A finding that might surprise even Tiger Global’s investors, who are affiliated with the related fitness company Peloton, which at the time of Peloton’s 2019 IPO (a deal that Fixel allegedly brought to the table with Flipkart) was 20% owned. With the addition of new users during the pandemic, Peloton – which was valued at $ 4 billion by private investors and instantly doubled as a public company – now has a market cap of $ 48.6 billion.
Tiger Global has invested its current fund in around 50 companies over the past 12 months.
The latest bets include Blend, an eight-year-old San Francisco-based digital lending platform, which yesterday announced $ 300 million in Series G funding, including Coatue, with a post-money rating of 3.3 Announced billions of dollars.

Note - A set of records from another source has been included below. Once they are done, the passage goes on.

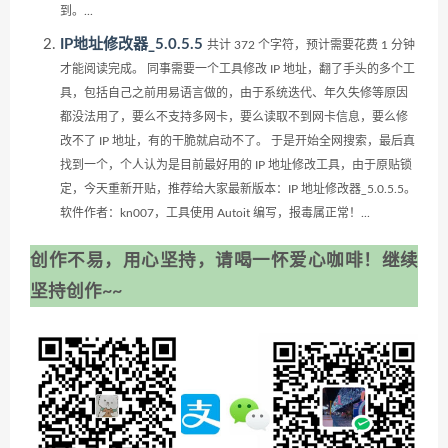
到。...
IP地址修改器_5.0.5.5
共计 372 个字符，预计需要花费 1 分钟
才能阅读完成。 同事需要一个工具修改 IP 地址，翻了手头的多个工
具，包括自己之前用易语言做的，由于系统迭代、年久失修等原因
都没法用了，要么不支持多网卡，要么读取不到网卡信息，要么修
改不了 IP 地址，有的干脆就启动不了。 于是开始全网搜索，最后真
找到一个，个人认为是目前最好用的 IP 地址修改工具，由于原贴锁
定，今天重新开贴，推荐给大家最新版本：IP 地址修改器_5.0.5.5。
软件作者：kn007，工具使用 Autoit 编写，报毒属正常！...
创作不易，用心坚持，请喝一怀爱心咖啡！继续
坚持创作~~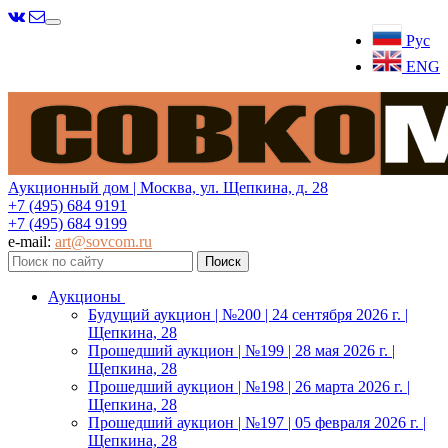
Меню
Рус
ENG
Аукционный дом | Москва, ул. Щепкина, д. 28
+7 (495) 684 9191
+7 (495) 684 9199
e-mail:
art@sovcom.ru
Аукционы
Будущий аукцион | №200 | 24 сентября 2026 г. |
Щепкина, 28
Прошедший аукцион | №199 | 28 мая 2026 г. |
Щепкина, 28
Прошедший аукцион | №198 | 26 марта 2026 г. |
Щепкина, 28
Прошедший аукцион | №197 | 05 февраля 2026 г. |
Щепкина, 28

It also spearheaded the newly announced $ 450 million Series C Round for Checkout.com, an eight-year-old London-based online payments platform now valued at $ 15 billion. And it wrote a follow-up check to Cockroach Labs, the nearly six-year-old New York-based SQL distributed database that has just raised $ 160 million in Series E funding valued at $ 2 billion just eight months after raising $ 86.6 million Round D.
Another of their newest and biggest bets is focused on the online education platform Zuowebang in China. Back in June, Tiger Global spearheaded a $ 750 million Series E round at the company.
It came back last month, spearheading a $ 1.6 billion round in the distance learning company.
Pictured: Scott Shleifer, Partner and Head of Private Equity at Tiger Global Management, right, speaks to an attendee during the UJA-Federation of New York Wall Street Dinner in New York, on Wednesday, December 14, 2011.